Very Berry Wines
Very
Berry Wines
From Mrs. M. Grieve's A Modern Herbal (1931)
Here is a collection of very berry wine recipes for those sultry 'blackberry summer' days, sitting on the front porch sharing friends and sipping wine made from your very own harvest.
Black
Currant Wine
To every 3 quarts of juice, put the same of water, unboiled; and to every
3 quarts of the liquor, add 3 lb . of very pure, moist sugar. Put it in
a cask, preserving a little for filling up. Put the cask in a warm, dry
room, and the liquor will ferment itself. Skim off the refuse, when the
fermentation shall be over, and fill up with the reserved liquor. When
it has ceased working, pour 3 quarts of brandy to 40 quarts of wine. Bung
it close for nine months, then bottle it and drain the thick part through
a jelly-bag, until it be clear, and bottle that. Keep it ten or twelve
months.
Blackberry
Wine
Blackberry jelly has been used with good effects in cases of dropsy caused
by feeble, ineffective circulation, and the London Pharmacopoeia (1696)

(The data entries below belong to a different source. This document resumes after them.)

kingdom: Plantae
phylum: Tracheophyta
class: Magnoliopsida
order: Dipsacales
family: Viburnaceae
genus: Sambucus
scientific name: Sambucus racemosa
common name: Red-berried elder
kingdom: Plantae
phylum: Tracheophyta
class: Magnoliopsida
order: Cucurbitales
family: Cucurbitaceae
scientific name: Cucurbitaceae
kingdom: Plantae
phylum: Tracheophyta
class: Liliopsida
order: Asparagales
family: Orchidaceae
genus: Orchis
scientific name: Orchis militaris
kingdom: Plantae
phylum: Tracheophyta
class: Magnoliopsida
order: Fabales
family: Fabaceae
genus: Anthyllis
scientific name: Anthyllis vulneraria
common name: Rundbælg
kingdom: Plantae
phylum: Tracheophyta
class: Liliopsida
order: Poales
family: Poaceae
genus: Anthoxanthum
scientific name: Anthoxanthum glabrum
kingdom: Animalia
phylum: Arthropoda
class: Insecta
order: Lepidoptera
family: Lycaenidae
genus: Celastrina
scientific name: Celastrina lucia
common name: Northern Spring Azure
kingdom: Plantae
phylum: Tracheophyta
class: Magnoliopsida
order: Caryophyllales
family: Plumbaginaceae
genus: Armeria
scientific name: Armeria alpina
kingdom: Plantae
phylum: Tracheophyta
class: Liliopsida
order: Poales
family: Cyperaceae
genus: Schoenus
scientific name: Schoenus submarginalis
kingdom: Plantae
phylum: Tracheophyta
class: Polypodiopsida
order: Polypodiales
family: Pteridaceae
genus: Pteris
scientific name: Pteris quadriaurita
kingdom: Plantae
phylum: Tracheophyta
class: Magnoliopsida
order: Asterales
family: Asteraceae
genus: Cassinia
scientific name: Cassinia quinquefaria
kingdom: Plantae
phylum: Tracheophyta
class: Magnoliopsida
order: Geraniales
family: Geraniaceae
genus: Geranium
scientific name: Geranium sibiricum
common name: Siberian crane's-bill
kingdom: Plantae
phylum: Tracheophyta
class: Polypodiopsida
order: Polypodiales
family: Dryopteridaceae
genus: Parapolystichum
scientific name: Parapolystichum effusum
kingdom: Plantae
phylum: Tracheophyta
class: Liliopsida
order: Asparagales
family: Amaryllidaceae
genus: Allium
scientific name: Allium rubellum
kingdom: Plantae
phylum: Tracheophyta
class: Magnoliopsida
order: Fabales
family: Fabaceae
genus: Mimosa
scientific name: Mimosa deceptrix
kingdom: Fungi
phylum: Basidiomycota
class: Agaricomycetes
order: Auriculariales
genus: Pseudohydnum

declared the ripe berries of the bramble to be a great cordial, and to
contain a notable restorative spirit. Blackberry wine is made by crushing
the fruit and adding one quart of boiling water to each gallon of the
fruit, allowing to stand for 24 hours, stirring occasionally, and then
straining off the liquid. 2 lb. of white sugar are then added to every
gallon, and it is kept in a tightly corked cask till the following October.
This makes a trustworthy cordial astringent, used in looseness of the
bowels. Another delicious cordial is made from pressing out the juice
from the ripe Blackberries, adding 2 lb. of sugar to each quart and 1/2
oz. of nutmegs and cloves. Boil all together for a short time, allow to
get cold and then add a little brandy.
Elderberry
Wine
To every quart of berries put 2 quarts of water; boil half an hour, run
the liquor and break the fruit through a hair sieve; then to every quart
of juice, put 3/4 of a pound of Lisbon sugar, coarse, but not the very
coarsest. Boil the whole a quarter of an hour with some Jamaica peppers,
ginger, and a few cloves. Pour it into a tub, and when of a proper warmth,
into the barrel, with toast and yeast to work, which there is more difficulty
to make it do than most other liquors. When it ceases to hiss, put a quart
of brandy to eight gallons and stop up. Bottle in the spring, or at Christmas.
The liquor must be in a warm place to make it work.
Raspberry
Wine
To every 3 pints of fruit, carefully cleared from mouldy or bad, put 1
quart of water; bruise the former. In 24 hours strain the liquor and put
to every quart 1 lb. of sugar, of good middling quality, of Lisbon. If
for white currants, use lump sugar. It is best to put the fruit, etc.,
into a large pan, and when, in three or four days, the scum rises, take
that off before the liquor be put into the barrel. Those who make from
their own gardens may not have a sufficiency to fill the barrel at once;
the wine will not hurt if made in the pan in the above proportions, and
added as the fruit ripens, and can be gathered in dry weather. Keep an
account of what is put in each time.